## start DATASET ENTRIES

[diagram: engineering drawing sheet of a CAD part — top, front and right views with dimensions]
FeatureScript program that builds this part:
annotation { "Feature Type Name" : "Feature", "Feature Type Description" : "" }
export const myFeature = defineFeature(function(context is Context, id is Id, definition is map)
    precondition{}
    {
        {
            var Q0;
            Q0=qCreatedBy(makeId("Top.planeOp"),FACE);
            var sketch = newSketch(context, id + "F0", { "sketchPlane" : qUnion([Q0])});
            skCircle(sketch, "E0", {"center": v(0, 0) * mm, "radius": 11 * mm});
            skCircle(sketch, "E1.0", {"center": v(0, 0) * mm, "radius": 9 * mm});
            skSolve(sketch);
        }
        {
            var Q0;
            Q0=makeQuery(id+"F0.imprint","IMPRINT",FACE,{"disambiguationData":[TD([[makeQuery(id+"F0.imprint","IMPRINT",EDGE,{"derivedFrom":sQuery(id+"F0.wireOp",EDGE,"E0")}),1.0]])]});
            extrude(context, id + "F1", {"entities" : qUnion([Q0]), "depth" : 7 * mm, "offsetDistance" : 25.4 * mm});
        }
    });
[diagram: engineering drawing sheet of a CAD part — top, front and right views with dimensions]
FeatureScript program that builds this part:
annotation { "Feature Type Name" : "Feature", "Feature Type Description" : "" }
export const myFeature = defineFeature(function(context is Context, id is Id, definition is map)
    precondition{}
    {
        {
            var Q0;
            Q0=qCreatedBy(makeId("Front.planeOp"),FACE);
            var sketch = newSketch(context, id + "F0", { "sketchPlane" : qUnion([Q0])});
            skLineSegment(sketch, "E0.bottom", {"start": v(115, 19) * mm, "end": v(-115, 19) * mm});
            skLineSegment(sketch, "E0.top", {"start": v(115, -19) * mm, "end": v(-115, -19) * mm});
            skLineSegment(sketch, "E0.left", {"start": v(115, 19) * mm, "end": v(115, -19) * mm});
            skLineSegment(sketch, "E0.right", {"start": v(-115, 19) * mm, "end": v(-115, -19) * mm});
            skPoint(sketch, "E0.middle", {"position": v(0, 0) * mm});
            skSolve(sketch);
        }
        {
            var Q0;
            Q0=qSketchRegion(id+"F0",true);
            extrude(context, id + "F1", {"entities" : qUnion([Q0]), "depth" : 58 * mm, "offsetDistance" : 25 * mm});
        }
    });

## end DATASET ENTRIES

▶ [WORK TO COMPLETE]: Copy every line in the entries above that contains the string "qUnion", treating uppercase and lowercase letters as different.

▶ [EXPECTED ANSWER]:
            var sketch = newSketch(context, id + "F0", { "sketchPlane" : qUnion([Q0])});
            extrude(context, id + "F1", {"entities" : qUnion([Q0]), "depth" : 7 * mm, "offsetDistance" : 25.4 * mm});
            var sketch = newSketch(context, id + "F0", { "sketchPlane" : qUnion([Q0])});
            extrude(context, id + "F1", {"entities" : qUnion([Q0]), "depth" : 58 * mm, "offsetDistance" : 25 * mm});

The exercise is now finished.